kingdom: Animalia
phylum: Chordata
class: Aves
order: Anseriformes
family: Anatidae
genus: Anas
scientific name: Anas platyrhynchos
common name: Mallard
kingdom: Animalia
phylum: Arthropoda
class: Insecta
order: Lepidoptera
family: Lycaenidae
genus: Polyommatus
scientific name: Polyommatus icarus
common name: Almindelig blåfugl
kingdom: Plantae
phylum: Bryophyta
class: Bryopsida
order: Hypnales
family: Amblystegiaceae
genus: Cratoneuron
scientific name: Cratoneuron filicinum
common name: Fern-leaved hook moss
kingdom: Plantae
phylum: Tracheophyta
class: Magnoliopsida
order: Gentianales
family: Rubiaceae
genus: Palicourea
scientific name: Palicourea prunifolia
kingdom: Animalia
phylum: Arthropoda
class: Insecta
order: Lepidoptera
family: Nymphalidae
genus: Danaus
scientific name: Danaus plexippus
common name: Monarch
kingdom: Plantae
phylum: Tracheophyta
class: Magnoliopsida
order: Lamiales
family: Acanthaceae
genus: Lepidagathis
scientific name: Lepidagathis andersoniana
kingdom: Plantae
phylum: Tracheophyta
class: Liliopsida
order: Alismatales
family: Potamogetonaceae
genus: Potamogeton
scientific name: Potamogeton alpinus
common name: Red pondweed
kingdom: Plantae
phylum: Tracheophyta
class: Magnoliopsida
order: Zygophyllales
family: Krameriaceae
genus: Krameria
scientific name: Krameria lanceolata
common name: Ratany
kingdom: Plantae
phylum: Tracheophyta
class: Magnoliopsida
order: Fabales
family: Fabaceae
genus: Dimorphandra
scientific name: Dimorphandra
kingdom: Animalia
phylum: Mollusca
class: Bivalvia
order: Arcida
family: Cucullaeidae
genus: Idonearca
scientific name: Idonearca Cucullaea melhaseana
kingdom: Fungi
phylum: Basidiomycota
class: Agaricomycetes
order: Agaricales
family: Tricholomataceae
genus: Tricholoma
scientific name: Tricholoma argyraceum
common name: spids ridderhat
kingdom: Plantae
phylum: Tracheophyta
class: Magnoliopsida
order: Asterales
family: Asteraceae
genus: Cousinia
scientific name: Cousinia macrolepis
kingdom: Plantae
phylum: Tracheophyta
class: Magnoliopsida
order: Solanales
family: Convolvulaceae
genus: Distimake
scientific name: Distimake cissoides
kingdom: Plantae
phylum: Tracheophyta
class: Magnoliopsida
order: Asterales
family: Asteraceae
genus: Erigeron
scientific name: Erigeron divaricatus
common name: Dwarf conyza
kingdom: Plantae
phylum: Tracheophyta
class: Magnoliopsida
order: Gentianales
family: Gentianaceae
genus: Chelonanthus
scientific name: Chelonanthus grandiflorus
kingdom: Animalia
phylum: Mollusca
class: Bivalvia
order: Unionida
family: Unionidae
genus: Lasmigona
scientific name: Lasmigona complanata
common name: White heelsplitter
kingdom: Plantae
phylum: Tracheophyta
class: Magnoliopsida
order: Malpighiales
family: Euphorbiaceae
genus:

_Exercise prompt_:
Reproduce every line of the material above word for word, in its original order.

_Task result_:
kingdom: Animalia
phylum: Chordata
class: Aves
order: Anseriformes
family: Anatidae
genus: Anas
scientific name: Anas platyrhynchos
common name: Mallard
kingdom: Animalia
phylum: Arthropoda
class: Insecta
order: Lepidoptera
family: Lycaenidae
genus: Polyommatus
scientific name: Polyommatus icarus
common name: Almindelig blåfugl
kingdom: Plantae
phylum: Bryophyta
class: Bryopsida
order: Hypnales
family: Amblystegiaceae
genus: Cratoneuron
scientific name: Cratoneuron filicinum
common name: Fern-leaved hook moss
kingdom: Plantae
phylum: Tracheophyta
class: Magnoliopsida
order: Gentianales
family: Rubiaceae
genus: Palicourea
scientific name: Palicourea prunifolia
kingdom: Animalia
phylum: Arthropoda
class: Insecta
order: Lepidoptera
family: Nymphalidae
genus: Danaus
scientific name: Danaus plexippus
common name: Monarch
kingdom: Plantae
phylum: Tracheophyta
class: Magnoliopsida
order: Lamiales
family: Acanthaceae
genus: Lepidagathis
scientific name: Lepidagathis andersoniana
kingdom: Plantae
phylum: Tracheophyta
class: Liliopsida
order: Alismatales
family: Potamogetonaceae
genus: Potamogeton
scientific name: Potamogeton alpinus
common name: Red pondweed
kingdom: Plantae
phylum: Tracheophyta
class: Magnoliopsida
order: Zygophyllales
family: Krameriaceae
genus: Krameria
scientific name: Krameria lanceolata
common name: Ratany
kingdom: Plantae
phylum: Tracheophyta
class: Magnoliopsida
order: Fabales
family: Fabaceae
genus: Dimorphandra
scientific name: Dimorphandra
kingdom: Animalia
phylum: Mollusca
class: Bivalvia
order: Arcida
family: Cucullaeidae
genus: Idonearca
scientific name: Idonearca Cucullaea melhaseana
kingdom: Fungi
phylum: Basidiomycota
class: Agaricomycetes
order: Agaricales
family: Tricholomataceae
genus: Tricholoma
scientific name: Tricholoma argyraceum
common name: spids ridderhat
kingdom: Plantae
phylum: Tracheophyta
class: Magnoliopsida
order: Asterales
family: Asteraceae
genus: Cousinia
scientific name: Cousinia macrolepis
kingdom: Plantae
phylum: Tracheophyta
class: Magnoliopsida
order: Solanales
family: Convolvulaceae
genus: Distimake
scientific name: Distimake cissoides
kingdom: Plantae
phylum: Tracheophyta
class: Magnoliopsida
order: Asterales
family: Asteraceae
genus: Erigeron
scientific name: Erigeron divaricatus
common name: Dwarf conyza
kingdom: Plantae
phylum: Tracheophyta
class: Magnoliopsida
order: Gentianales
family: Gentianaceae
genus: Chelonanthus
scientific name: Chelonanthus grandiflorus
kingdom: Animalia
phylum: Mollusca
class: Bivalvia
order: Unionida
family: Unionidae
genus: Lasmigona
scientific name: Lasmigona complanata
common name: White heelsplitter
kingdom: Plantae
phylum: Tracheophyta
class: Magnoliopsida
order: Malpighiales
family: Euphorbiaceae
genus:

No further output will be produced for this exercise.